Central Park
- Interactive map of Central Park
- Location: Chauncey Street and Humber Way Hill District Pittsburgh, Pennsylvania
- Coordinates: 40°26′49″N 79°58′20″W﻿ / ﻿40.447072°N 79.972118°W
- Owner: Alexander M. Williams (1920-25) Sell Hall (1925)
- Surface: grass

Construction
- Opened: Summer 1920
- Demolished: 1925
- Architect: Louis Arnett Stuart Bellinger

Tenants
- Sell Hall’s American Giants (Ind.) (1920) Pittsburgh Keystones (NNL) (1921-1922)

= Central Park (Pittsburgh) =

Baseball venue in Pennsylvania, USA

Central Park was a baseball venue located in the Hill District of Pittsburgh, Pennsylvania, from 1921–1925. The stadium was the first black-owned, controlled and managed baseball park in the city.

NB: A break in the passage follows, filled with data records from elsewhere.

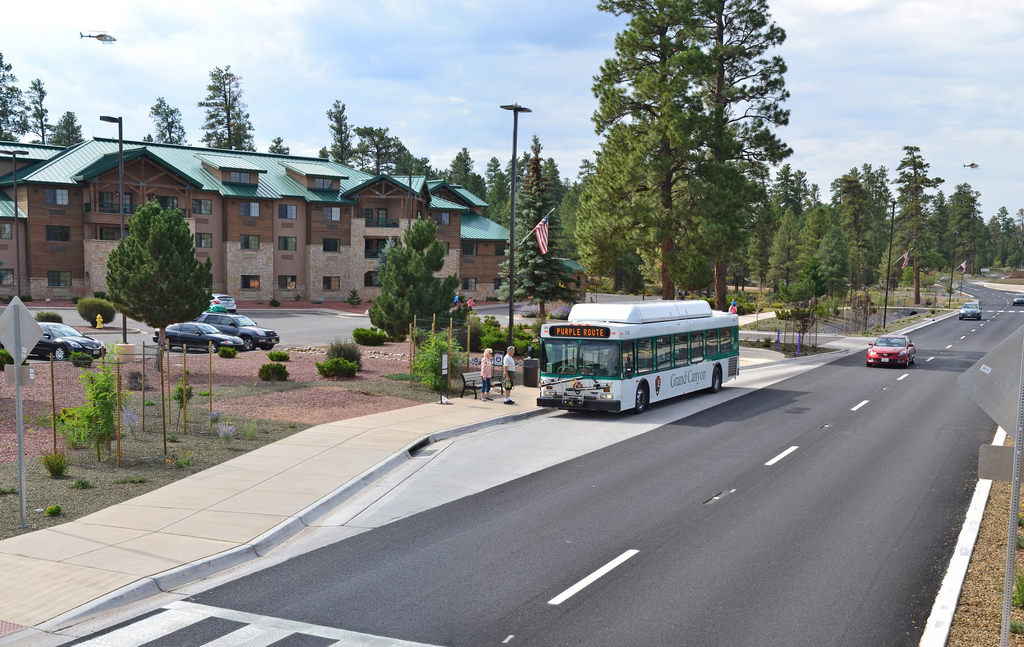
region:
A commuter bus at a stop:
[531, 288, 760, 415]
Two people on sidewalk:
[472, 344, 521, 401]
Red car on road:
[864, 328, 915, 370]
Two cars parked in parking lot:
[153, 310, 275, 367]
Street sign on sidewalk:
[0, 293, 49, 538]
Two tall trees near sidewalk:
[588, 0, 795, 302]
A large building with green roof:
[0, 132, 533, 313]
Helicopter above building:
[74, 26, 133, 49]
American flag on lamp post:
[517, 205, 557, 263]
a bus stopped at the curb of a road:
[523, 323, 729, 431]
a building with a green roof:
[108, 136, 440, 238]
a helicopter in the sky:
[65, 13, 139, 58]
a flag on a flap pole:
[512, 203, 557, 261]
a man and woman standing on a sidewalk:
[481, 343, 524, 407]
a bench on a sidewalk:
[456, 365, 489, 398]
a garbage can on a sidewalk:
[519, 354, 539, 390]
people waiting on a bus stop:
[460, 316, 560, 430]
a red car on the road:
[852, 304, 932, 384]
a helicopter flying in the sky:
[70, 15, 119, 64]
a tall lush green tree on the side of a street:
[554, 15, 799, 368]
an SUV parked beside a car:
[160, 302, 287, 347]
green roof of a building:
[11, 128, 492, 218]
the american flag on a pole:
[511, 203, 563, 260]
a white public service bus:
[539, 304, 742, 418]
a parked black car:
[156, 318, 237, 353]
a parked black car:
[32, 320, 105, 365]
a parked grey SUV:
[198, 311, 281, 350]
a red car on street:
[864, 336, 915, 368]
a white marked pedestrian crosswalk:
[57, 593, 446, 645]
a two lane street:
[65, 276, 1020, 641]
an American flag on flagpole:
[510, 206, 555, 261]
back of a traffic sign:
[4, 296, 44, 366]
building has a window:
[326, 209, 342, 223]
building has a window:
[273, 203, 292, 220]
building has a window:
[280, 239, 296, 252]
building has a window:
[244, 236, 261, 252]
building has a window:
[248, 200, 259, 220]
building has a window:
[324, 206, 337, 220]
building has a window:
[315, 239, 338, 252]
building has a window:
[277, 274, 296, 287]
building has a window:
[242, 271, 261, 288]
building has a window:
[238, 230, 257, 250]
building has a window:
[239, 199, 255, 218]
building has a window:
[283, 200, 294, 216]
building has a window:
[197, 198, 214, 211]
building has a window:
[225, 165, 249, 182]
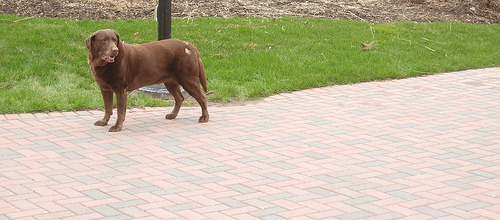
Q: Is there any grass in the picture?
A: Yes, there is grass.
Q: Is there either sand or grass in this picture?
A: Yes, there is grass.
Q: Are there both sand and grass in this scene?
A: No, there is grass but no sand.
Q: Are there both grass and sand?
A: No, there is grass but no sand.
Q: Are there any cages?
A: No, there are no cages.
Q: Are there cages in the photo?
A: No, there are no cages.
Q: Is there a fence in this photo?
A: No, there are no fences.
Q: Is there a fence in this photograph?
A: No, there are no fences.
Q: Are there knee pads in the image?
A: No, there are no knee pads.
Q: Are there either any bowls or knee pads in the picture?
A: No, there are no knee pads or bowls.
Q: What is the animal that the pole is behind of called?
A: The animal is a dog.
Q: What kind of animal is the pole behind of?
A: The pole is behind the dog.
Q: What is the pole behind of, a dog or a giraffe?
A: The pole is behind a dog.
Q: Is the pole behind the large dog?
A: Yes, the pole is behind the dog.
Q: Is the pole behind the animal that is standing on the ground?
A: Yes, the pole is behind the dog.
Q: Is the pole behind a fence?
A: No, the pole is behind the dog.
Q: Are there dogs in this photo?
A: Yes, there is a dog.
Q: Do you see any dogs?
A: Yes, there is a dog.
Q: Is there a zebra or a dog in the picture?
A: Yes, there is a dog.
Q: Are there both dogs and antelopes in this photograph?
A: No, there is a dog but no antelopes.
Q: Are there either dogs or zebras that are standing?
A: Yes, the dog is standing.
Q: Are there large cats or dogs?
A: Yes, there is a large dog.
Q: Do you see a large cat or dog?
A: Yes, there is a large dog.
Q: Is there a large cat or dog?
A: Yes, there is a large dog.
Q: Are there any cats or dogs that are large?
A: Yes, the dog is large.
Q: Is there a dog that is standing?
A: Yes, there is a dog that is standing.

The ballpark served as the home of the Pittsburgh Keystones of the Negro National League. Officially named Central Amusement Park, the field's construction was commissioned in 1920 by Keystones' owner Alexander M. Williams and was designed by the prominent African-American architect Louis Arnett Stuart Bellinger, who would later design Greenlee Field for the Pittsburgh Crawfords.

The ballpark was on a block bounded by Humber Way (north/northwest, third base); buildings and Junilla Street (northeast/east, left field); Hallett Street (southeast/south, right field); and Chauncey Street (southwest/west, first base). Across Humber were buildings and then Wylie Avenue. Well south of Hallett was a larger thoroughfare named Centre Avenue. Newspapers often gave the location as Wylie, Chauncey and Centre.

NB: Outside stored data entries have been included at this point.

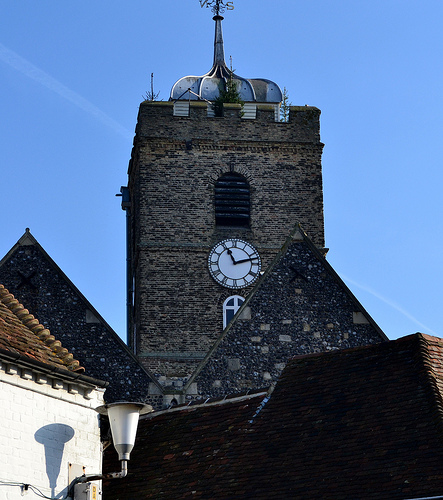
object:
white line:
[4, 46, 134, 145]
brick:
[306, 393, 339, 418]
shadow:
[34, 422, 78, 499]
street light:
[97, 394, 156, 478]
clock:
[179, 215, 336, 350]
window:
[208, 167, 255, 237]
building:
[0, 283, 112, 498]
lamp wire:
[7, 466, 49, 498]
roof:
[97, 330, 441, 498]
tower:
[95, 15, 343, 395]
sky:
[337, 51, 419, 183]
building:
[99, 8, 359, 407]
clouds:
[16, 58, 95, 116]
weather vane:
[196, 0, 236, 12]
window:
[226, 300, 239, 331]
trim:
[222, 293, 249, 332]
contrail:
[0, 35, 130, 145]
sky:
[16, 43, 115, 136]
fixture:
[96, 400, 152, 479]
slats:
[214, 178, 250, 216]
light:
[98, 397, 151, 474]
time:
[207, 240, 260, 281]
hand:
[221, 243, 237, 265]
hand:
[233, 254, 259, 264]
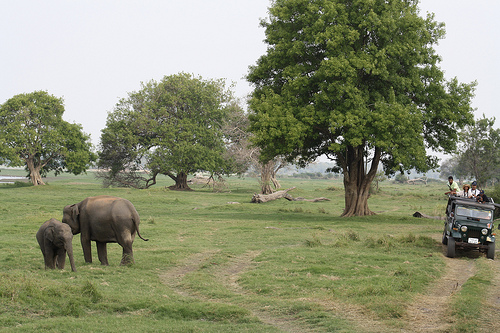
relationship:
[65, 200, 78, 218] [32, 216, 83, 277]
ear on elephant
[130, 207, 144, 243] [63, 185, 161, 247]
tail on elephant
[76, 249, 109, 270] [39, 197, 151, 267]
legs on elephant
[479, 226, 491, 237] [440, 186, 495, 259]
headlight on jeep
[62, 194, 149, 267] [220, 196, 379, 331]
elephant on grass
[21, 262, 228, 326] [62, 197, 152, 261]
grass beside elephant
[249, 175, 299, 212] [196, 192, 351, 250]
trunk on grass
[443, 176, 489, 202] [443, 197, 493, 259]
people leaning on truck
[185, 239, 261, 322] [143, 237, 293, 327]
marks in ground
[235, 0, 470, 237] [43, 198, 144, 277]
trees behind elephants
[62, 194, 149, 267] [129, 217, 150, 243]
elephant has curved tail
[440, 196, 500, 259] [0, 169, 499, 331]
jeep driving on grass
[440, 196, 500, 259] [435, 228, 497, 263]
jeep has wheels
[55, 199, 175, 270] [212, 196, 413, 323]
elephant on field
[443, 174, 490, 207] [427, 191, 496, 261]
people hanging out of jeep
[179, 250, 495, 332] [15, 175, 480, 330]
dirt path on ground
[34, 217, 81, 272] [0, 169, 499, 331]
elephant standing in grass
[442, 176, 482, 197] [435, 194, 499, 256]
men in truck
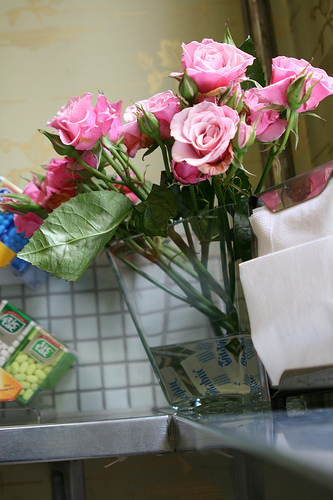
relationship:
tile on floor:
[48, 293, 73, 316] [0, 202, 268, 423]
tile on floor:
[72, 291, 96, 315] [0, 202, 268, 423]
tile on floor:
[94, 289, 122, 316] [0, 202, 268, 423]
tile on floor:
[74, 316, 99, 339] [0, 202, 268, 423]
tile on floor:
[98, 314, 123, 338] [0, 202, 268, 423]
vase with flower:
[97, 208, 289, 446] [157, 99, 244, 178]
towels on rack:
[220, 195, 327, 374] [265, 359, 321, 397]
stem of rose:
[180, 197, 268, 355] [167, 105, 240, 178]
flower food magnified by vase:
[161, 351, 252, 395] [109, 204, 259, 407]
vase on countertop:
[97, 208, 289, 446] [56, 252, 263, 406]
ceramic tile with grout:
[14, 281, 173, 414] [93, 290, 109, 403]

After the Keystones folded after their 1922 season, Williams lost his savings, and by 1924 he had sold the park to Sell Hall. Central Park was sold again and turned into a “summer dancing pavilion.”

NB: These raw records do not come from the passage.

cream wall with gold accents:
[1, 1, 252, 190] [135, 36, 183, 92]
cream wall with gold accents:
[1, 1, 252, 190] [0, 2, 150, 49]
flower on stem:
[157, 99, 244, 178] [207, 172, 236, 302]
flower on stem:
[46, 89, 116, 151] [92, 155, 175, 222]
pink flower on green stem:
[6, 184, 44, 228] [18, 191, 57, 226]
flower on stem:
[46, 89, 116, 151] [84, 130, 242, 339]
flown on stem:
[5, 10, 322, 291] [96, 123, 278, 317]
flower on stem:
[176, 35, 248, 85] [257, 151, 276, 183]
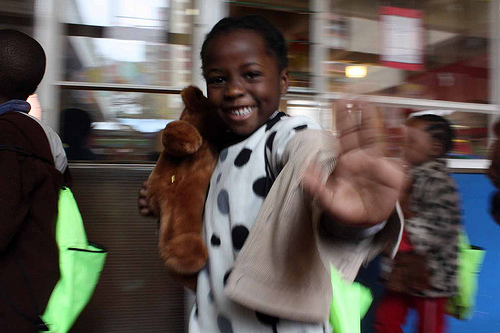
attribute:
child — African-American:
[137, 13, 408, 331]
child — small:
[192, 43, 302, 145]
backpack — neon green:
[39, 189, 104, 331]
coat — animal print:
[380, 129, 488, 301]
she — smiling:
[137, 14, 402, 331]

In 2012, Central Park was denied an historical marker by the Pennsylvania Historical and Museum Commission. According to the Commission, the venue was seen as a local or regional interest rather than a national and the state already had several other markers commemorating the Negro leagues.

The ballpark site is now occupied by a public park.